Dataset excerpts

----------------------------------------

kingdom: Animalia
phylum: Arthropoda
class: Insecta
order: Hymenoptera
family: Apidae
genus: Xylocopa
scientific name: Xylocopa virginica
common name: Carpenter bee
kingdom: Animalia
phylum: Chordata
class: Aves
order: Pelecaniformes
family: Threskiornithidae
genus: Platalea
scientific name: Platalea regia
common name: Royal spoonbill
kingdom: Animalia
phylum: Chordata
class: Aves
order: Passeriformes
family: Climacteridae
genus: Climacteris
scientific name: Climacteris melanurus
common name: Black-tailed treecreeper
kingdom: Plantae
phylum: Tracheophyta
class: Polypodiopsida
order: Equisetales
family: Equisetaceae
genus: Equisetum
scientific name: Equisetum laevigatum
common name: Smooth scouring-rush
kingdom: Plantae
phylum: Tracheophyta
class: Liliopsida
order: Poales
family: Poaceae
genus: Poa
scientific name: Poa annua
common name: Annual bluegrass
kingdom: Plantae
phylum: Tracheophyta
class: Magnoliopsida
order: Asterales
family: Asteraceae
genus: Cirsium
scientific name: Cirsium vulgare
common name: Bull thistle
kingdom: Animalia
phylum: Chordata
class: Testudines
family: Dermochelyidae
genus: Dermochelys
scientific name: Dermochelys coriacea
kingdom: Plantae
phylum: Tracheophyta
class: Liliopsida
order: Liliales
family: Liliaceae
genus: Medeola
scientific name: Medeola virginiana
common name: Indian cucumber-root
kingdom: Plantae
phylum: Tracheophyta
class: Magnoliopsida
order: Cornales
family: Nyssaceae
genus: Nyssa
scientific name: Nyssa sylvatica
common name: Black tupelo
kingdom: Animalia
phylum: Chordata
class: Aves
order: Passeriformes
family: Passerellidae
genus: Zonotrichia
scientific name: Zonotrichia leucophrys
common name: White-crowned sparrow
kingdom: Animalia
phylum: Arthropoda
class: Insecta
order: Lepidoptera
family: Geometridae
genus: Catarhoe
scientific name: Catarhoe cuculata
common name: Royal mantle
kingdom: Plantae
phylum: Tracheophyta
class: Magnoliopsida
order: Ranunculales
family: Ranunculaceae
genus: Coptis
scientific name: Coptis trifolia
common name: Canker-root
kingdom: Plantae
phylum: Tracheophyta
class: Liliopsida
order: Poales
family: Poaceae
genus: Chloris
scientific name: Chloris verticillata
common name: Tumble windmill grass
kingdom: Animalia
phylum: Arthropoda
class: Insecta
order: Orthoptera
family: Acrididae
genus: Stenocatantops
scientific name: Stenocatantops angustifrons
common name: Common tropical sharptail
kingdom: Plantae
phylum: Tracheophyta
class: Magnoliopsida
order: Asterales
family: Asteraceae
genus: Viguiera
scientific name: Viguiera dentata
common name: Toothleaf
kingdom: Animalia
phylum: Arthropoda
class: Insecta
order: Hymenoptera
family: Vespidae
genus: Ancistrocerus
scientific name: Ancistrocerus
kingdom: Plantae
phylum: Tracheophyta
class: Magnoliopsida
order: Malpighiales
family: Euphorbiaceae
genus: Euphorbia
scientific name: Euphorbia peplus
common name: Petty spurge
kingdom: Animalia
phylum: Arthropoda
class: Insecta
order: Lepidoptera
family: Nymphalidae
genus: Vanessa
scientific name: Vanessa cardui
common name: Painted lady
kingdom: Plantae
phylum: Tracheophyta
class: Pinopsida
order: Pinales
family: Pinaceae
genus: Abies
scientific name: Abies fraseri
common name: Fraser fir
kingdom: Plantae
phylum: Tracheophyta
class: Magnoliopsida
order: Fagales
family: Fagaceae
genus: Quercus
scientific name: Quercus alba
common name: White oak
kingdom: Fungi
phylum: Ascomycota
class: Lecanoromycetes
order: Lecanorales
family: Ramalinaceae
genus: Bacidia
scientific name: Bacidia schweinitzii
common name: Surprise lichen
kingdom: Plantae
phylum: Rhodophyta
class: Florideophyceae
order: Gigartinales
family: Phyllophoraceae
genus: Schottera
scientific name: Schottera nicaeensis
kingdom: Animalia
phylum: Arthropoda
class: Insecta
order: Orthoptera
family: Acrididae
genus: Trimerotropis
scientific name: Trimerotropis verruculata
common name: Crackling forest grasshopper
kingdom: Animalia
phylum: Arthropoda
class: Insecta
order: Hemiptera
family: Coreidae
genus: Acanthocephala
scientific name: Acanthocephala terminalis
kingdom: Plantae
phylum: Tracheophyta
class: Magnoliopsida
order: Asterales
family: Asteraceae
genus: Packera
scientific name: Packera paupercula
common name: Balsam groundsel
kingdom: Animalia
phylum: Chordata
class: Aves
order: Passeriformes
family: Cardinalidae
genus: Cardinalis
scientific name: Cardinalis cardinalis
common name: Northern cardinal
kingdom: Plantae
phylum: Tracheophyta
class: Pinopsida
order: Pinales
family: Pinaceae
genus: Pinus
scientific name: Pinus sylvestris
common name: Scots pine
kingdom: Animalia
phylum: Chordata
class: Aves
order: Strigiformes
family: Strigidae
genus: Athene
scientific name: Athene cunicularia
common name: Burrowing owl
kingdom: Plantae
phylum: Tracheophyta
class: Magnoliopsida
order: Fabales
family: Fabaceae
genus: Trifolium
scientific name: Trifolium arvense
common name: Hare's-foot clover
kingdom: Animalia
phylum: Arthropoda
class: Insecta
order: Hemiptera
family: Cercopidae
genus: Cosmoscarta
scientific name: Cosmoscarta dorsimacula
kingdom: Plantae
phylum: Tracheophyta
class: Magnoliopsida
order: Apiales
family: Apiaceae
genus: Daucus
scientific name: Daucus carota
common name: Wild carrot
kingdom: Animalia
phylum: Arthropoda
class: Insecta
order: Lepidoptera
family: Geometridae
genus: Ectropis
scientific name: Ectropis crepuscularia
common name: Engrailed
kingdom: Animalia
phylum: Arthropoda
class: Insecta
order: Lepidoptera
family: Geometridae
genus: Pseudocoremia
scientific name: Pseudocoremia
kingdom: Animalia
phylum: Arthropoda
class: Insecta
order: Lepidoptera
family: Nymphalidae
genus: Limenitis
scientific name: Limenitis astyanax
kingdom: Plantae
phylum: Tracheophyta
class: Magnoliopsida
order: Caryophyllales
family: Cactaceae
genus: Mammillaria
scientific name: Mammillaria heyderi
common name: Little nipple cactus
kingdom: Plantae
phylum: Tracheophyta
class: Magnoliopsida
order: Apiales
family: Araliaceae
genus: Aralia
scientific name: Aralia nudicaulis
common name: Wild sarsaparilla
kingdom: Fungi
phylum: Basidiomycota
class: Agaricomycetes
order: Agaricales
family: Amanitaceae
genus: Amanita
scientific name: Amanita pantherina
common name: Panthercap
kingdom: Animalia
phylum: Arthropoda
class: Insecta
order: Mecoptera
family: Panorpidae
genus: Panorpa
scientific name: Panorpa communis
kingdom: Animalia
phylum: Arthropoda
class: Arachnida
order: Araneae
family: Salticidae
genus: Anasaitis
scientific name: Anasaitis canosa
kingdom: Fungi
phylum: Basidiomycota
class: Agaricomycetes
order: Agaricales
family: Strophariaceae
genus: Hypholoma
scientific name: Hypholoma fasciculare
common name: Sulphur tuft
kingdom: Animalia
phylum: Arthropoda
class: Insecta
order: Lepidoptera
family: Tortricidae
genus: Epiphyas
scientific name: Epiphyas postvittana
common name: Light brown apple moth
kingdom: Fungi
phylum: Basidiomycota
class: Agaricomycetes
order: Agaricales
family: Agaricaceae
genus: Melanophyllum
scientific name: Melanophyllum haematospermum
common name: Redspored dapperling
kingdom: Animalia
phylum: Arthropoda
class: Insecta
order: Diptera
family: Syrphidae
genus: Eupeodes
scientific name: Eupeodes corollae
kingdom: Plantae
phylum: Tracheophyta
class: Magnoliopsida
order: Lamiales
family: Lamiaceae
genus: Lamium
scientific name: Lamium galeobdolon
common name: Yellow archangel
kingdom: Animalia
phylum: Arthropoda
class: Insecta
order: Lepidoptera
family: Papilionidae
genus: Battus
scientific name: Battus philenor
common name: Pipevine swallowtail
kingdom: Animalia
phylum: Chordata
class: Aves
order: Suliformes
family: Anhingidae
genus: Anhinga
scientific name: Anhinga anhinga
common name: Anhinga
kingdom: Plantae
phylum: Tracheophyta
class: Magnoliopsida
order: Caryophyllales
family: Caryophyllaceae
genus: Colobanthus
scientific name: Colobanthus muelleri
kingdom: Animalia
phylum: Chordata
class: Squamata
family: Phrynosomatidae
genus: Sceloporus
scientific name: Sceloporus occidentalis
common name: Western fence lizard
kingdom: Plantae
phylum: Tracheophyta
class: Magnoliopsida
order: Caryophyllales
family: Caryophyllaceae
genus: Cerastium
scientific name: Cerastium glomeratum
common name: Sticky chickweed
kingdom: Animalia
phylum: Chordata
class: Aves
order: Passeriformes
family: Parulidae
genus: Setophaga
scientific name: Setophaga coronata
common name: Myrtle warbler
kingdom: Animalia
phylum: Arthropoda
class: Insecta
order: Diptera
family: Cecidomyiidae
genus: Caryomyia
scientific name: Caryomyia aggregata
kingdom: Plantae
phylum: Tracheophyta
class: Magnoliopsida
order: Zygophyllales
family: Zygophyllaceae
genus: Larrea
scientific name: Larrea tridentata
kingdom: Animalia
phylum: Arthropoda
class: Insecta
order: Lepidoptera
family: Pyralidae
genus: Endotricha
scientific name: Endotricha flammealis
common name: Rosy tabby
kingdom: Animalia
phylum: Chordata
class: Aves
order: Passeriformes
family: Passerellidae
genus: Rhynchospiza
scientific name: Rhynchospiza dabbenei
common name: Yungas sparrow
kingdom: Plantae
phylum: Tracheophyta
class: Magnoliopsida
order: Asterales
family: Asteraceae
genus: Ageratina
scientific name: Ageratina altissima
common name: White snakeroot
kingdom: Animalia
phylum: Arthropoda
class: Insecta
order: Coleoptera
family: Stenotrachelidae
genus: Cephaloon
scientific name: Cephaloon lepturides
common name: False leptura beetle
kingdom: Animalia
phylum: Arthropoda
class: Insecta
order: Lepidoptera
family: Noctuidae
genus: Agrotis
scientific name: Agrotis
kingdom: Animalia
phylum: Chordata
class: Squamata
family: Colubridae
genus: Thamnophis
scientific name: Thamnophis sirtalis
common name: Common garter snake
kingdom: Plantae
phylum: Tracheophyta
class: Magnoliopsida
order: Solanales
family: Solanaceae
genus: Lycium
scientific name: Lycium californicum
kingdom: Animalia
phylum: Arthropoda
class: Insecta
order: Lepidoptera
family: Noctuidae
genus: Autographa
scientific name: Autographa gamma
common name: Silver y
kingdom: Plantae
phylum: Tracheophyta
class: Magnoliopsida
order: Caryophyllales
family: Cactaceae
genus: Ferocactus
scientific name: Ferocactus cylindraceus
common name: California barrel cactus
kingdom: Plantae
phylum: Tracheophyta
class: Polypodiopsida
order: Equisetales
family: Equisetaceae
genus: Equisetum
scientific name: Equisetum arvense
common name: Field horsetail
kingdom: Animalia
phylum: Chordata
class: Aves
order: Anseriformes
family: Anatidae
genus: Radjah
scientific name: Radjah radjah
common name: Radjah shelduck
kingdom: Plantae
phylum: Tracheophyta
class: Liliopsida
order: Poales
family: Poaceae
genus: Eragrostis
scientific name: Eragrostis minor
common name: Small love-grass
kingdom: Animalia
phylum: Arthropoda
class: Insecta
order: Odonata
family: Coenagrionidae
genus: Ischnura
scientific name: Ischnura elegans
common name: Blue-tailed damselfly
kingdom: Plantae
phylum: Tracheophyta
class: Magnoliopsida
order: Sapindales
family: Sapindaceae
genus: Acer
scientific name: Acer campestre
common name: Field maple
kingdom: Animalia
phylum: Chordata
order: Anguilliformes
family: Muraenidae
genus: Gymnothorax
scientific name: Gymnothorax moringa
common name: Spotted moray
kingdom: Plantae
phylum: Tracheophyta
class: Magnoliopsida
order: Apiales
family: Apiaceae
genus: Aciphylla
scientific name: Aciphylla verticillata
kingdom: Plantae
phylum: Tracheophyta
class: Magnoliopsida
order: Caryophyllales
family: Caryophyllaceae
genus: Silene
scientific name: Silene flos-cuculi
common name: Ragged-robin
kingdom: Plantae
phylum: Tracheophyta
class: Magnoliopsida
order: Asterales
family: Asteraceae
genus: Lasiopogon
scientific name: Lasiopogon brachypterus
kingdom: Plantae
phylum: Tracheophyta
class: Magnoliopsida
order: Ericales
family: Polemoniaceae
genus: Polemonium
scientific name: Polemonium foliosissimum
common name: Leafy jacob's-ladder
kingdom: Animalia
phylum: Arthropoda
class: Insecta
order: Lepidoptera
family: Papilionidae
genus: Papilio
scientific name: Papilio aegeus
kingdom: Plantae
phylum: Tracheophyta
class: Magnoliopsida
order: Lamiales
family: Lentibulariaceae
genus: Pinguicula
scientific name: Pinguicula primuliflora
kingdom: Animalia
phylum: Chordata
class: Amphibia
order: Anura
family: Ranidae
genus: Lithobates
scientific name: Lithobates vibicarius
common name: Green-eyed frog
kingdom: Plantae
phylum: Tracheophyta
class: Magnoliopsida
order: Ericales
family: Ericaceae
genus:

----------------------------------------

- **SHORT TASK**:
Write out the lines word for word, starting at the first line and ending at the line containing "common name: Canker-root".

- **EXPECTED OUTPUT**:
kingdom: Animalia
phylum: Arthropoda
class: Insecta
order: Hymenoptera
family: Apidae
genus: Xylocopa
scientific name: Xylocopa virginica
common name: Carpenter bee
kingdom: Animalia
phylum: Chordata
class: Aves
order: Pelecaniformes
family: Threskiornithidae
genus: Platalea
scientific name: Platalea regia
common name: Royal spoonbill
kingdom: Animalia
phylum: Chordata
class: Aves
order: Passeriformes
family: Climacteridae
genus: Climacteris
scientific name: Climacteris melanurus
common name: Black-tailed treecreeper
kingdom: Plantae
phylum: Tracheophyta
class: Polypodiopsida
order: Equisetales
family: Equisetaceae
genus: Equisetum
scientific name: Equisetum laevigatum
common name: Smooth scouring-rush
kingdom: Plantae
phylum: Tracheophyta
class: Liliopsida
order: Poales
family: Poaceae
genus: Poa
scientific name: Poa annua
common name: Annual bluegrass
kingdom: Plantae
phylum: Tracheophyta
class: Magnoliopsida
order: Asterales
family: Asteraceae
genus: Cirsium
scientific name: Cirsium vulgare
common name: Bull thistle
kingdom: Animalia
phylum: Chordata
class: Testudines
family: Dermochelyidae
genus: Dermochelys
scientific name: Dermochelys coriacea
kingdom: Plantae
phylum: Tracheophyta
class: Liliopsida
order: Liliales
family: Liliaceae
genus: Medeola
scientific name: Medeola virginiana
common name: Indian cucumber-root
kingdom: Plantae
phylum: Tracheophyta
class: Magnoliopsida
order: Cornales
family: Nyssaceae
genus: Nyssa
scientific name: Nyssa sylvatica
common name: Black tupelo
kingdom: Animalia
phylum: Chordata
class: Aves
order: Passeriformes
family: Passerellidae
genus: Zonotrichia
scientific name: Zonotrichia leucophrys
common name: White-crowned sparrow
kingdom: Animalia
phylum: Arthropoda
class: Insecta
order: Lepidoptera
family: Geometridae
genus: Catarhoe
scientific name: Catarhoe cuculata
common name: Royal mantle
kingdom: Plantae
phylum: Tracheophyta
class: Magnoliopsida
order: Ranunculales
family: Ranunculaceae
genus: Coptis
scientific name: Coptis trifolia
common name: Canker-root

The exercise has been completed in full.